The group has inspected 14 facilities across the state - including Golden Cross Healthcare and Sunrise Convalescent Hospital in Pasadena - since 2010. But budget cuts have limited the team's ability to travel, said Lynda Gledhill, a spokeswoman for Attorney General Kamala Harris. The team also visits nursing homes that have triggered many complaints.

"We have seen an increase in overall incidences of neglect and overmedication," Gledhill said. "It's a priority of this attorney general to make sure our most vulnerable residents are treated well."

The California Association of Health Facilities said the Operation Guardian findings do not reflect the care provided by all nursing homes, which serve some 300,000 patients a year.

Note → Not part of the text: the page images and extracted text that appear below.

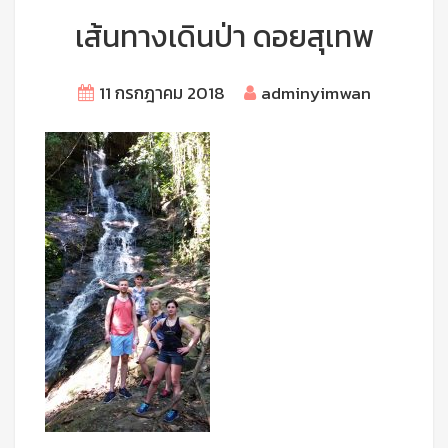
เส้นทางเดินป่า ดอยสุเทพ
11 กรกฎาคม 2018
adminyimwan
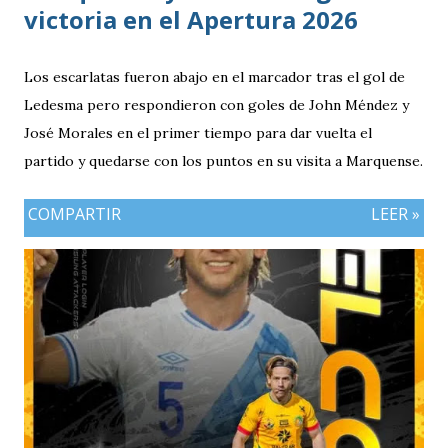
victoria en el Apertura 2026
Los escarlatas fueron abajo en el marcador tras el gol de
Ledesma pero respondieron con goles de John Méndez y
José Morales en el primer tiempo para dar vuelta el
partido y quedarse con los puntos en su visita a Marquense.
COMPARTIR
LEER »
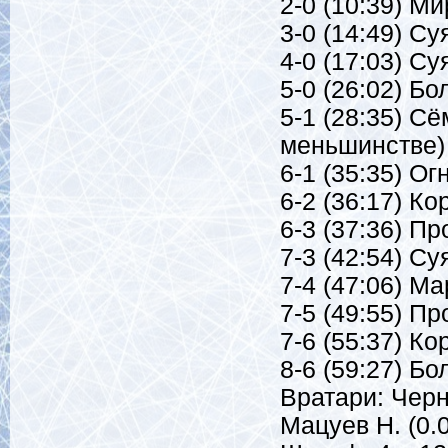
2-0 (10:39) Ми
3-0 (14:49) Су
4-0 (17:03) Су
5-0 (26:02) Бо
5-1 (28:35) Сё
меньшинстве)
6-1 (35:35) Ог
6-2 (36:17) К
6-3 (37:36) Пр
7-3 (42:54) Су
7-4 (47:06) М
7-5 (49:55) Пр
7-6 (55:37) К
8-6 (59:27) Бо
Вратари: Черн
Мацуев Н. (0.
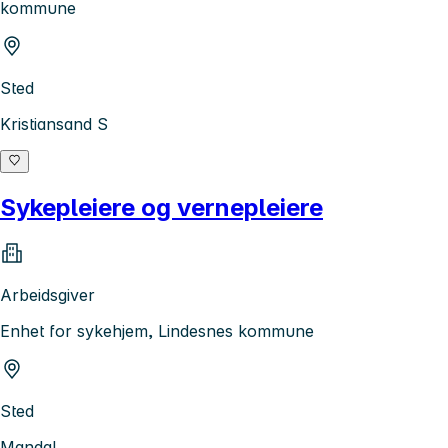
kommune
Sted
Kristiansand S
Sykepleiere og vernepleiere
Arbeidsgiver
Enhet for sykehjem, Lindesnes kommune
Sted
Mandal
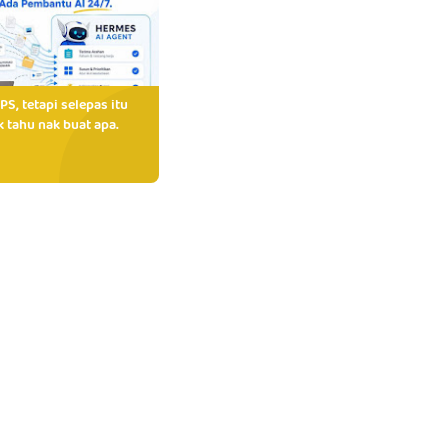
PS, tetapi selepas itu
 tahu nak buat apa.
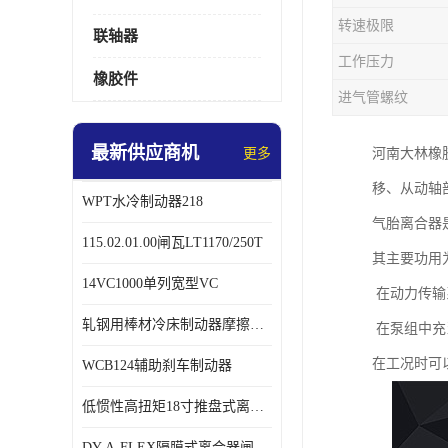
转速极限
联轴器
工作压力
橡胶件
进气管螺纹
最新供应商机
更多
河南大林橡
移、从动轴
WPT水冷制动器218
气胎离合器
115.02.01.00闸瓦LT1170/250T
其主要功用
14VC1000单列宽型VC
在动力传输
轧钢用棒材冷床制动器摩擦片218
在泵组中充
在工况时可
WCB124辅助刹车制动器
低惯性高扭矩18寸推盘式离合器中心盘齿盘W18-11-101
DY-A-FLEX隔膜式离合器闸瓦总成7015125A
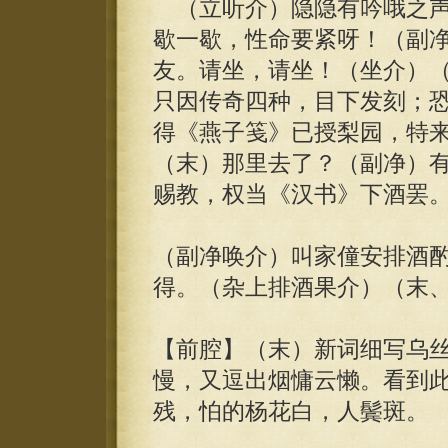
（立听介）隐隐有吟哦之声
歇一歇，性命要紧呀！（副
友。请坐，请坐！（坐介）
只因传奇四种，目下发刻；
得《燕子笺》已授梨园，特
（末）那里去了？（副净）
赐教，权当《汉书》下酒罢
（副净唤介）叫家僮安排酒
得。（杂上排酒果介）（末
【前腔】（末）新词细写乌
慢，又逗出烟慵云懒。看到
残，怕的杨花白，人鬓斑。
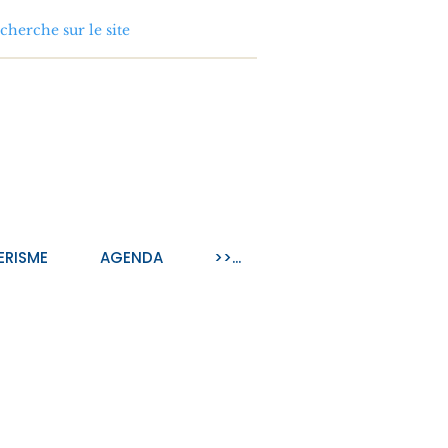
ERISME
AGENDA
>>...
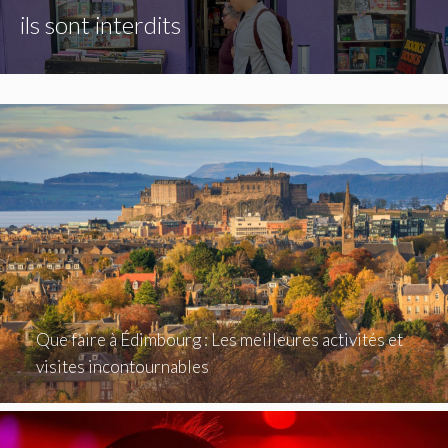
ils sont interdits
Que faire à Édimbourg : Les meilleures activités et
visites incontournables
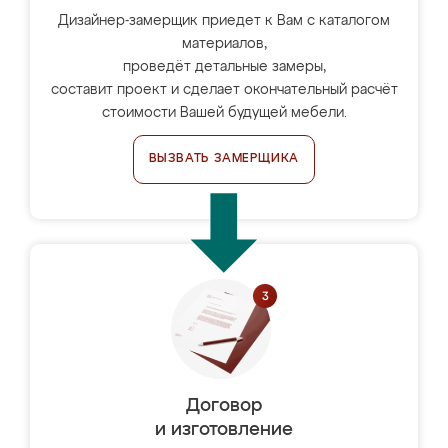
Дизайнер-замерщик приедет к Вам с каталогом
материалов,
проведёт детальные замеры,
составит проект и сделает окончательный расчёт
стоимости Вашей будущей мебели.
ВЫЗВАТЬ ЗАМЕРЩИКА
Договор
и изготовление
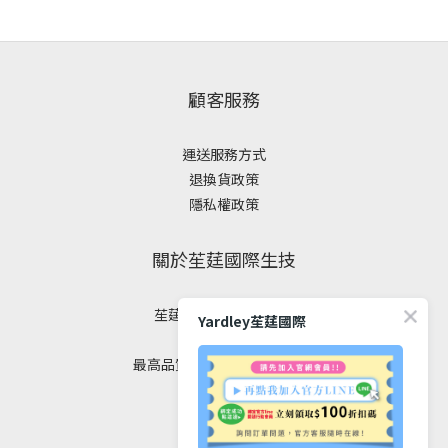
顧客服務
運送服務方式
退換貨政策
隱私權政策
關於苼莛國際生技
苼莛國際生技有限公司
Yardley苼莛國際
✦ 四大堅持 ✦
最高品質｜安全｜健康｜美麗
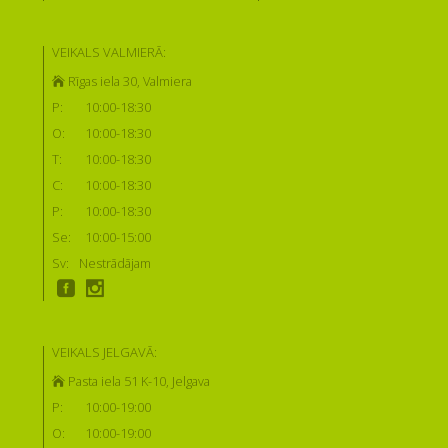
VEIKALS VALMIERĀ:
Rīgas iela 30, Valmiera
P:
10:00-18:30
O:
10:00-18:30
T:
10:00-18:30
C:
10:00-18:30
P:
10:00-18:30
Se:
10:00-15:00
Sv:
Nestrādājam
VEIKALS JELGAVĀ:
Pasta iela 51 K-10, Jelgava
P:
10:00-19:00
O:
10:00-19:00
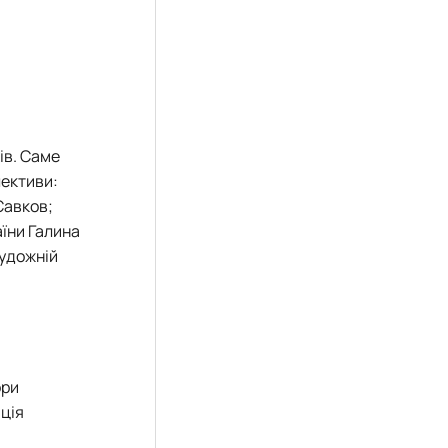
ів. Саме
лективи:
Савков;
їни Галина
художній
ори
ція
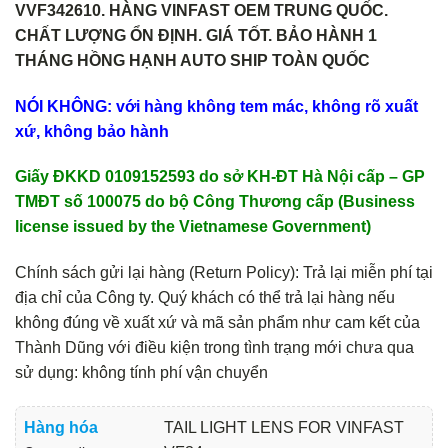
VVF342610. HÀNG VINFAST OEM TRUNG QUỐC.
CHẤT LƯỢNG ỔN ĐỊNH. GIÁ TỐT. BẢO HÀNH 1
THÁNG HỒNG HẠNH AUTO SHIP TOÀN QUỐC
NÓI KHÔNG: với hàng không tem mác, không rõ xuất
xứ, không bảo hành
Giấy ĐKKD 0109152593 do sở KH-ĐT Hà Nội cấp – GP
TMĐT số 100075 do bộ Công Thương cấp (Business
license issued by the Vietnamese Government)
Chính sách gửi lại hàng (Return Policy): Trả lại miễn phí tại
địa chỉ của Công ty. Quý khách có thể trả lại hàng nếu
không đúng về xuất xứ và mã sản phẩm như cam kết của
Thành Dũng với điều kiện trong tình trạng mới chưa qua
sử dụng: không tính phí vận chuyển
Hàng hóa
TAIL LIGHT LENS FOR VINFAST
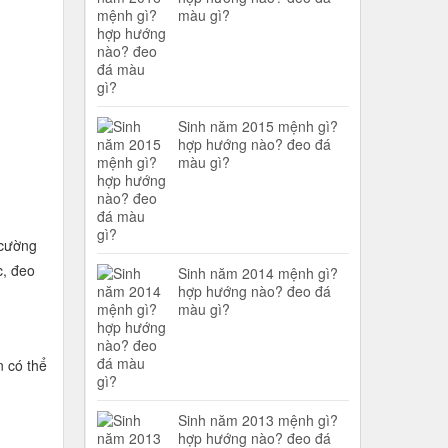
màu gì?
Sinh năm 2015 mệnh gì?
hợp hướng nào? đeo đá
màu gì?
 cường
c, đeo
Sinh năm 2014 mệnh gì?
hợp hướng nào? đeo đá
màu gì?
n có thể
Sinh năm 2013 mệnh gì?
hợp hướng nào? đeo đá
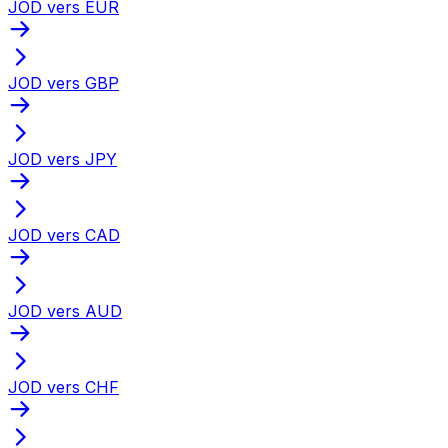
JOD vers EUR
JOD vers GBP
JOD vers JPY
JOD vers CAD
JOD vers AUD
JOD vers CHF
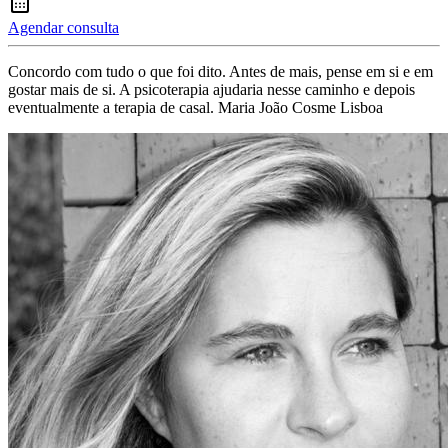
Agendar consulta
Concordo com tudo o que foi dito. Antes de mais, pense em si e em
gostar mais de si. A psicoterapia ajudaria nesse caminho e depois
eventualmente a terapia de casal. Maria João Cosme Lisboa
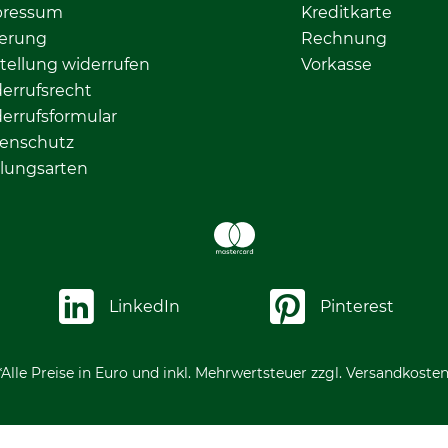
pressum
Kreditkarte
ferung
Rechnung
tellung widerrufen
Vorkasse
errufsrecht
errufsformular
enschutz
lungsarten
LinkedIn
Pinterest
*Alle Preise in Euro und inkl. Mehrwertsteuer zzgl. Versandkosten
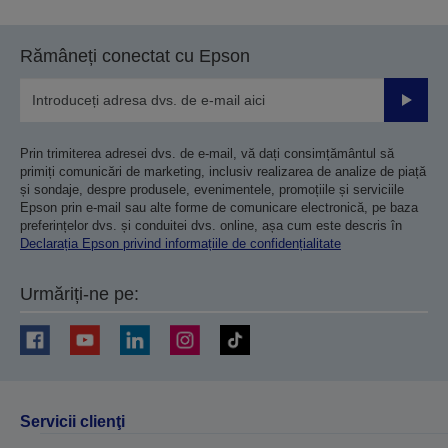
pagina
pagina
anterioară
următoare
Rămâneți conectat cu Epson
Trimiteț
Prin trimiterea adresei dvs. de e-mail, vă dați consimțământul să
primiți comunicări de marketing, inclusiv realizarea de analize de piață
și sondaje, despre produsele, evenimentele, promoțiile și serviciile
Epson prin e-mail sau alte forme de comunicare electronică, pe baza
preferințelor dvs. și conduitei dvs. online, așa cum este descris în
Declarația Epson privind informațiile de confidențialitate
Urmăriți-ne pe:
Servicii clienţi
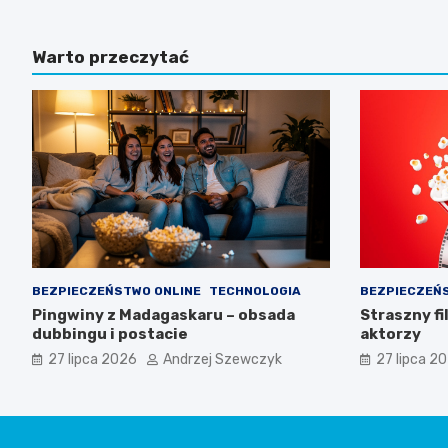
Warto przeczytać
BEZPIECZEŃSTWO ONLINE
TECHNOLOGIA
BEZPIECZEŃ
Pingwiny z Madagaskaru – obsada
Straszny fi
dubbingu i postacie
aktorzy
27 lipca 2026
Andrzej Szewczyk
27 lipca 2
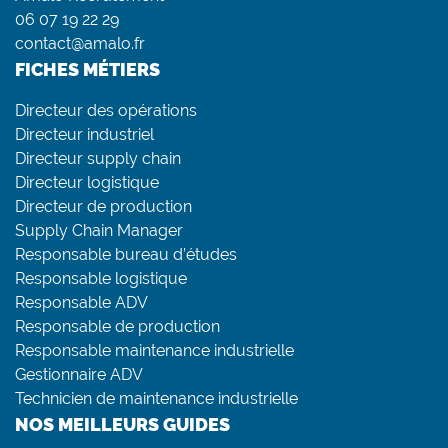
06 07 19 22 29
contact@amalo.fr
FICHES MÉTIERS
Directeur des opérations
Directeur industriel
Directeur supply chain
Directeur logistique
Directeur de production
Supply Chain Manager
Responsable bureau d’études
Responsable logistique
Responsable ADV
Responsable de production
Responsable maintenance industrielle
Gestionnaire ADV
Technicien de maintenance industrielle
NOS MEILLEURS GUIDES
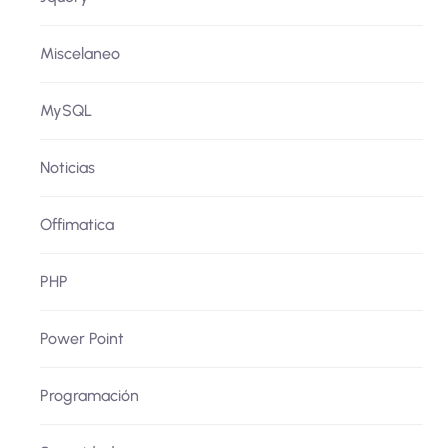
Miscelaneo
MySQL
Noticias
Offimatica
PHP
Power Point
Programación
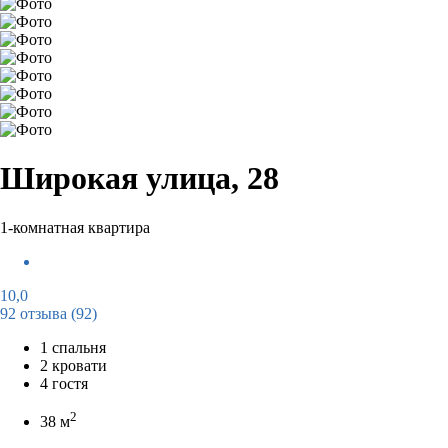
Широкая улица, 28
1-комнатная квартира
10,0
92 отзыва
(92)
1 спальня
2 кровати
4 гостя
2
38 м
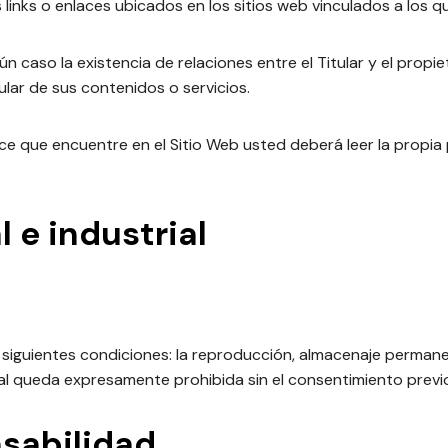
s links o enlaces ubicados en los sitios web vinculados a los 
n caso la existencia de relaciones entre el Titular y el propiet
ular de sus contenidos o servicios.
e que encuentre en el Sitio Web usted deberá leer la propia p
 e industrial
 siguientes condiciones: la reproducción, almacenaje permanen
al queda expresamente prohibida sin el consentimiento previo 
nsabilidad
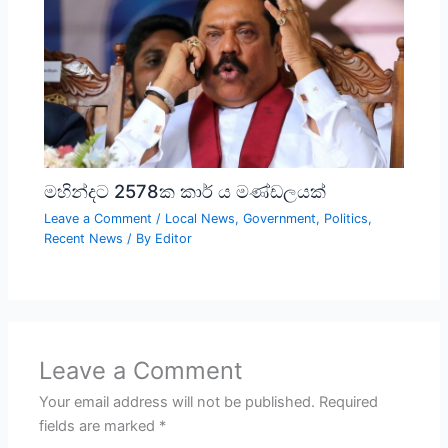
මහින්දට 2578ක කාර් ය මණ්ඩලයක්
Leave a Comment
/
Local News
,
Government
,
Politics
,
Recent News
/ By
Editor
Leave a Comment
Your email address will not be published.
Required
fields are marked
*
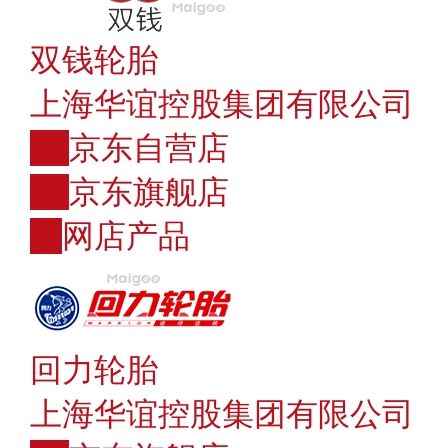
双钱轮胎
上海华谊控股集团有限公司
JD
京东自营店
JD
京东旗舰店
购
网店产品
回力轮胎
上海华谊控股集团有限公司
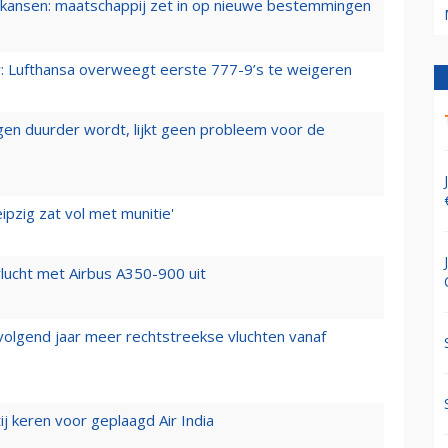
ansen: maatschappij zet in op nieuwe bestemmingen
er: Lufthansa overweegt eerste 777-9’s te weigeren
iegen duurder wordt, lijkt geen probleem voor de
ipzig zat vol met munitie'
lucht met Airbus A350-900 uit
 volgend jaar meer rechtstreekse vluchten vanaf
j keren voor geplaagd Air India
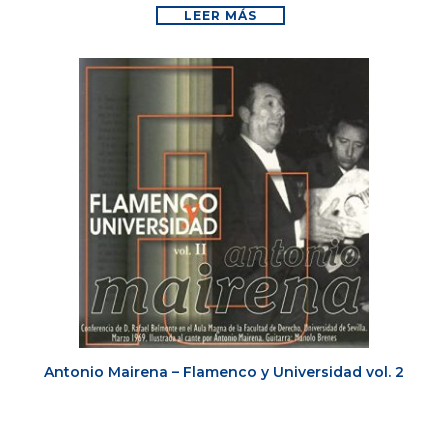
LEER MÁS
Antonio Mairena – Flamenco y Universidad vol. 2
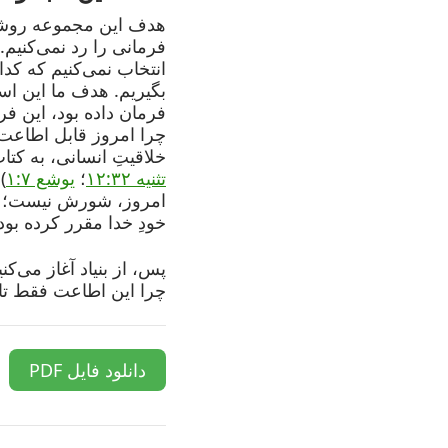
هدف این مجموعه روشن
فرمانی را رد نمی‌کنیم.
انتخاب نمی‌کنیم که کدا
بگیریم. هدف ما این ا
فرمان داده بود، این 
چرا امروز قابل اطاعت 
خلاقیتِ انسانی، به کتا
تثنیه ۱۲:۳۲
؛
یوشع ۱:۷
)
امروز، شورش نیست؛ بل
خودِ خدا مقرر کرده بود
پس، از بنیاد آغاز می‌ک
چرا این اطاعت فقط تا
دانلود فایل PDF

"There is no excuse for poor treatment and neglect. However, this report focuses on outliers and does not reflect the high standard of care provided at most of the state's skilled nursing facilities," the group said in a statement Connors said there is no excuse among nursing home operators for such deficiencies, even those who service Medi-Cal patients. Nursing homes receive high reimbursement rates from the government.

He also said CANHR will continue to press state, county and local officials on the importance of consistent inspections. In addition, the group also will continue raising awareness about the misuse of anti-psychotic drugs.

"We've been making a federal case about that concern," Connors said. "The main challenge is there are so many people who are affected by the misuse of these drugs - 25,000 each day in California, and that doesn't even include assisted living facilities."